В горницу прибежала ключница, а за нею сенные девушки. Они уложили боярыню поудобнее и стали ее растирать, чтобы она опамятовалась.

Боярин ушел к себе в повалушу[36].

Ученик доводит

В городе Смоленске тревога. Воевода, князь Мышецкий получил от великого государя указ – учинить большой повальный обыск и ратным людям в Стрелецком полку и посадским в городе. Расспросить их накрепко про лекаря Ондрейку Федотова. Долго ли, нет ли он на Смоленске жил и ладно ли ратных людей лечивал и не было ли за ним какого волшебства или чародейства или другого какого воровства[37]… И все распросные речи тех людей прислать на Москву в Разбойный приказ за своеручными подписями.

А еще велено сыскать в Смоленске лекарского ученика, Емельку Кривого, и расспросить его с великим пристрастием[38] про того же Ондрейку Федотова, а расспрося, прислать самого Емельку на Москву в Разбойный же приказ.

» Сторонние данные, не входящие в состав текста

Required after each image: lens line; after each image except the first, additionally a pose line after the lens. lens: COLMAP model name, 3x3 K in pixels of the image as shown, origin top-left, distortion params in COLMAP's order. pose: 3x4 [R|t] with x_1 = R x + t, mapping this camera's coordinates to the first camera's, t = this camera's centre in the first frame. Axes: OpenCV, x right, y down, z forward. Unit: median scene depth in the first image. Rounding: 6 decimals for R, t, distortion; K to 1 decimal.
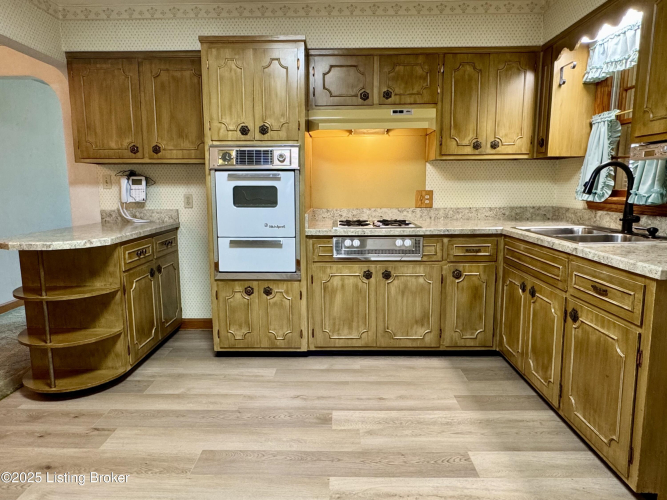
lens RADIAL K [[444.8, 0, 332.0], [0, 444.8, 248.4], [0, 0, 1]] dist [-0.003791, -0.000317]
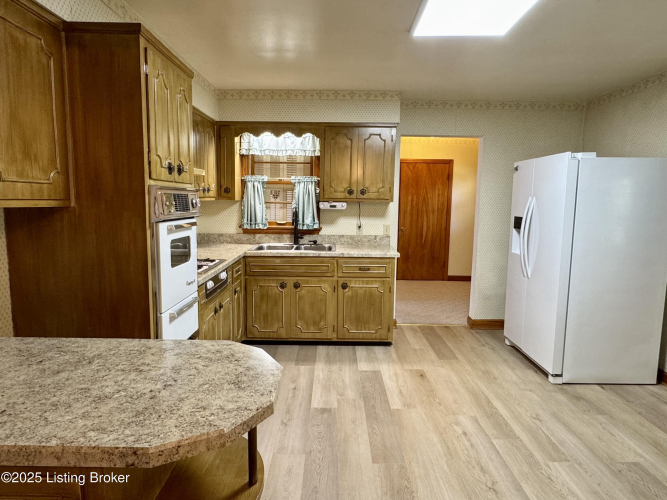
lens RADIAL K [[408.0, 0, 335.3], [0, 408.0, 252.3], [0, 0, 1]] dist [-0.000307, -0.000112]
pose [[-0.016753, -0.123705, 0.992178, -1.086200], [0.134160, 0.983065, 0.124834, -0.201828], [-0.990818, 0.135202, 0.000127, 0.863793]]
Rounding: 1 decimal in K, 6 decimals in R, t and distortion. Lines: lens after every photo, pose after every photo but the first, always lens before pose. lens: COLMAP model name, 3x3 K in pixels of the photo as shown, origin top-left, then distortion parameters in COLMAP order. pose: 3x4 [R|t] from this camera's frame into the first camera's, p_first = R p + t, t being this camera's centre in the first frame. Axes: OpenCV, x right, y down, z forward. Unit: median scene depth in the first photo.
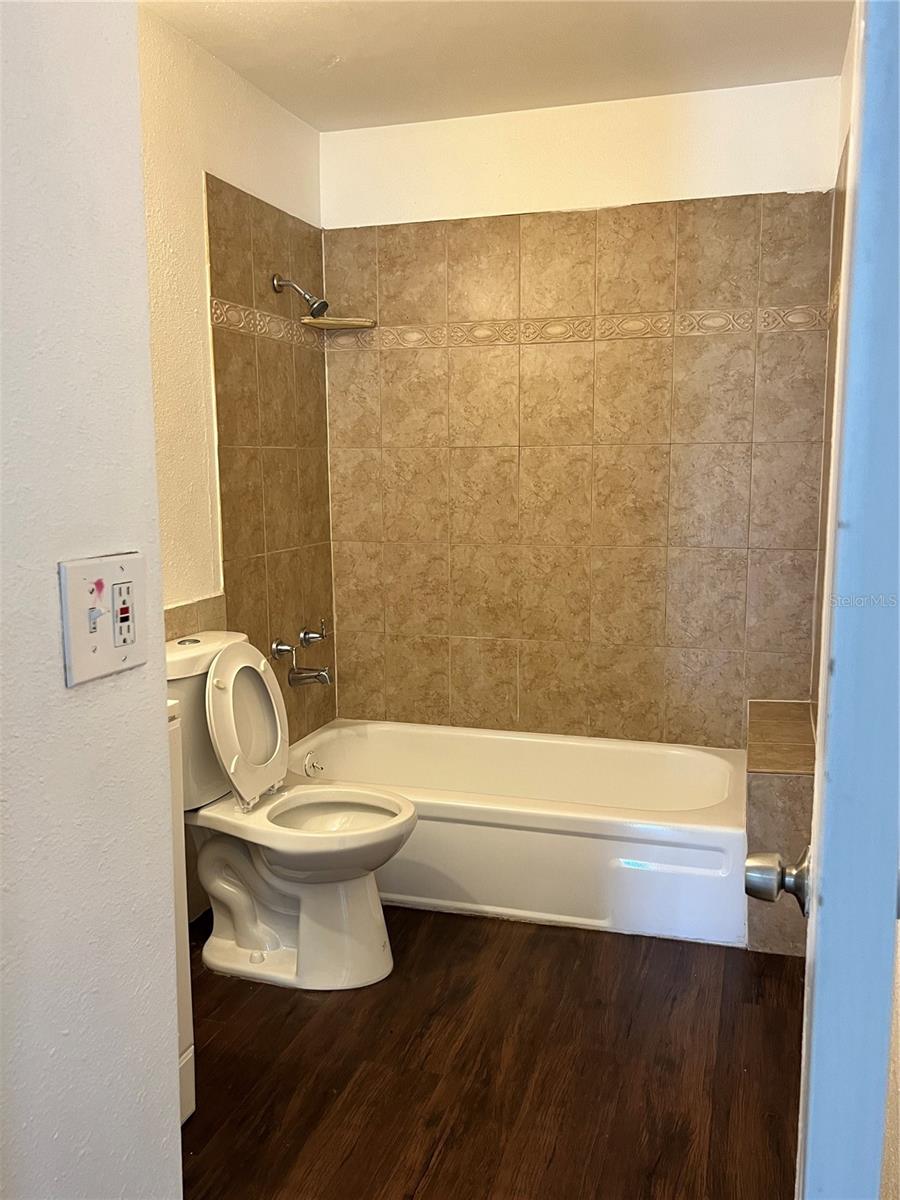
lens RADIAL K [[966.9, 0, 449.8], [0, 966.9, 622.8], [0, 0, 1]] dist [0.004325, -0.002190]
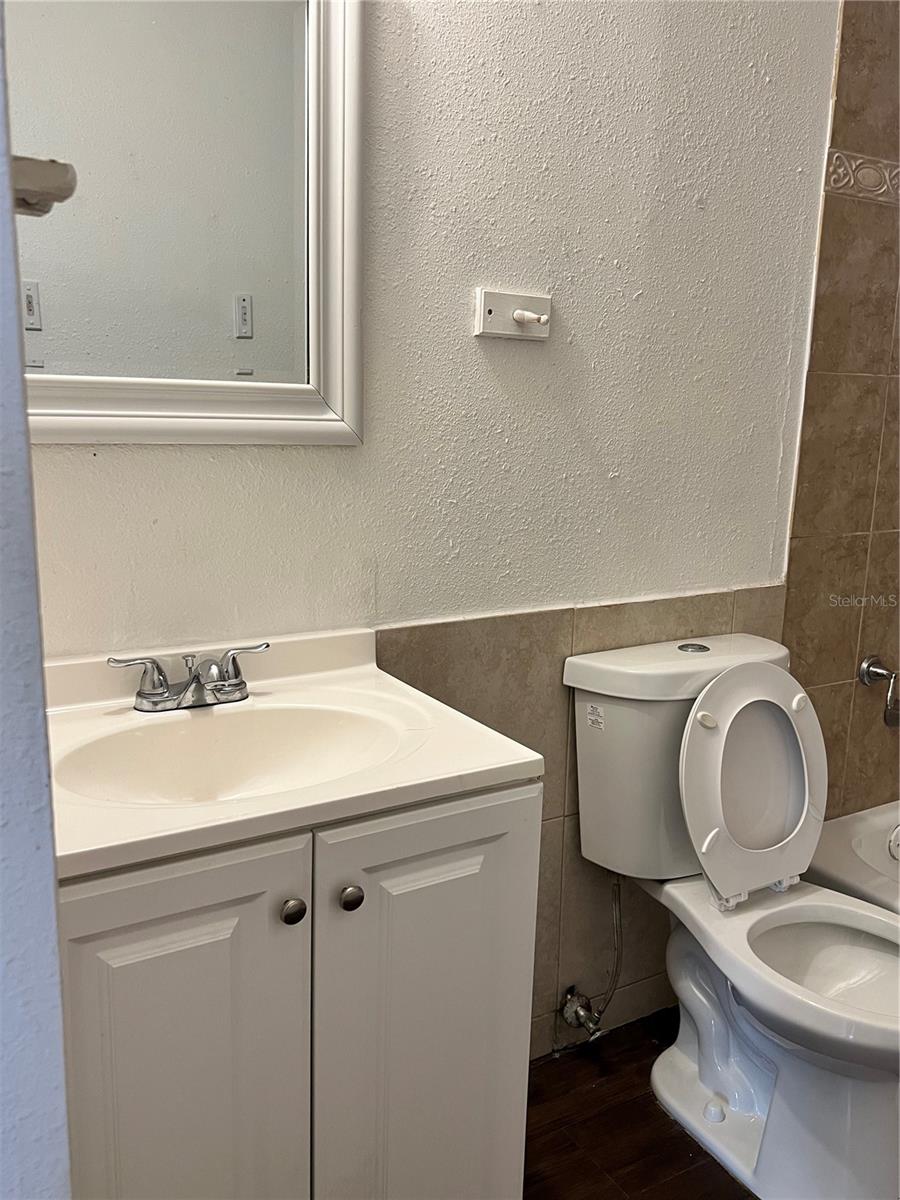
lens RADIAL K [[966.9, 0, 449.8], [0, 966.9, 622.8], [0, 0, 1]] dist [0.004325, -0.002190]
pose [[0.745256, 0.163696, -0.646373, 0.046211], [-0.132071, 0.986429, 0.097541, -0.039306], [0.653568, 0.012674, 0.756762, 0.311916]]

[31] Обыском назывался тогда опрос на месте свидетелей.
[32] Ферязь – верхняя одежда, широкая без пояса.
[33] Замужние женщины носили всегда на голове шелковую шапочку, называвшуюся волосник. Шапочка плотно охватывала голову и скрывала все волосы.
[34] Верхнее платье широкое, с прорезом под рукавами, из парчи или шелковой материи, зимой на меху.
[35] Большой платок, чаще белый с расшитыми золотом или жемчугом концами, который надевали поверх волосника.
[36] Комната хозяина, где он принимал гостей и старших слуг.
[37] Воровством называлось какое бы то ни было преступление или дурной поступок.
[38] Пристрастием называлась угроза, а иногда и пытка при допросе.